__WHAT THIS TASK INVOLVES__
Reproduce, without alteration, every line of the data; exclude the images.

__DATASET EXTRACT__
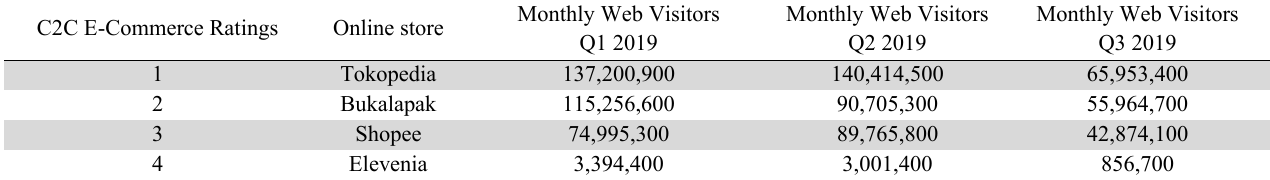
Map of C2C E-Commerce Competition in Indonesia Q1 2019 - Q3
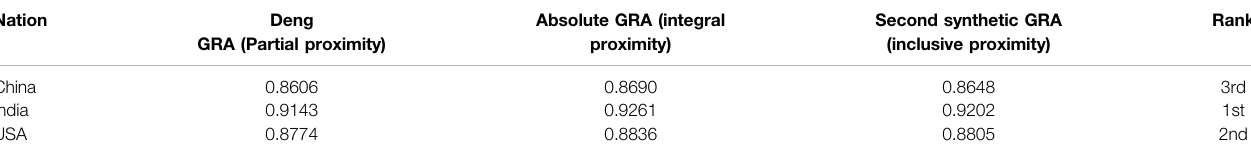
TABLE 3 | Grey relational assessment for GDP per capita and CO 2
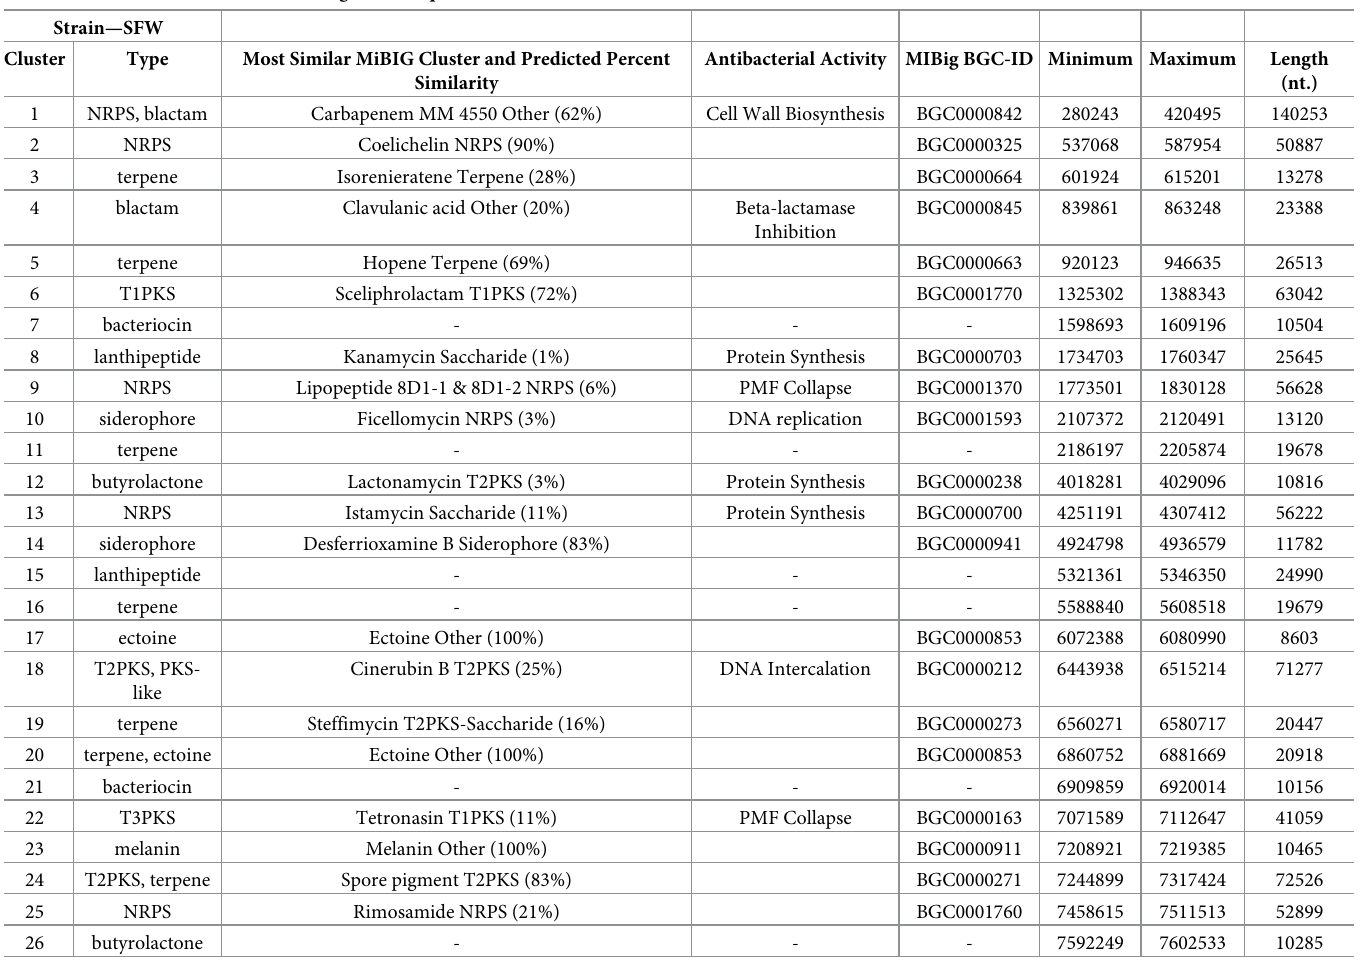
Table 4. BGCs encoded within the draft genome sequence of strain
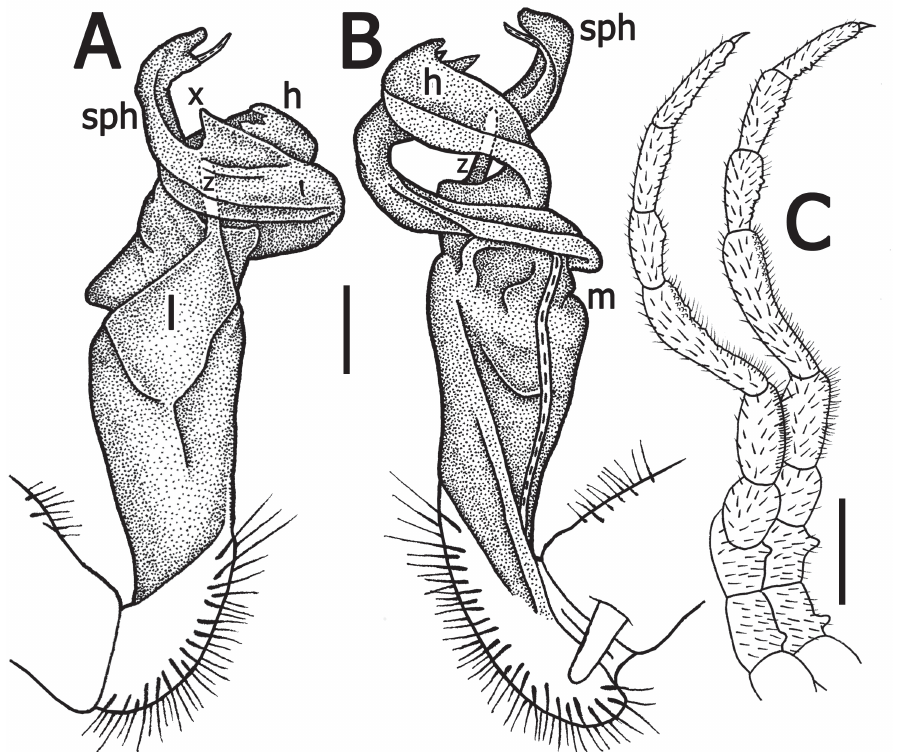
Fig. 19. Tylopus thunghaihin sp. nov., holotype, ♂. A–B . right gonopod, lateral and mesal views, respectively. C . Leg of segment 9. Scale bars: A–B = 0.2 mm; C = 1 mm. Abbreviations are explained in the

__EXPECTED ANSWER__
Map of C2C E-Commerce Competition in Indonesia Q1 2019 - Q3
TABLE 3 | Grey relational assessment for GDP per capita and CO 2
Table 4. BGCs encoded within the draft genome sequence of strain
Fig. 19. Tylopus thunghaihin sp. nov., holotype, ♂. A–B . right gonopod, lateral and mesal views, respectively. C . Leg of segment 9. Scale bars: A–B = 0.2 mm; C = 1 mm. Abbreviations are explained in the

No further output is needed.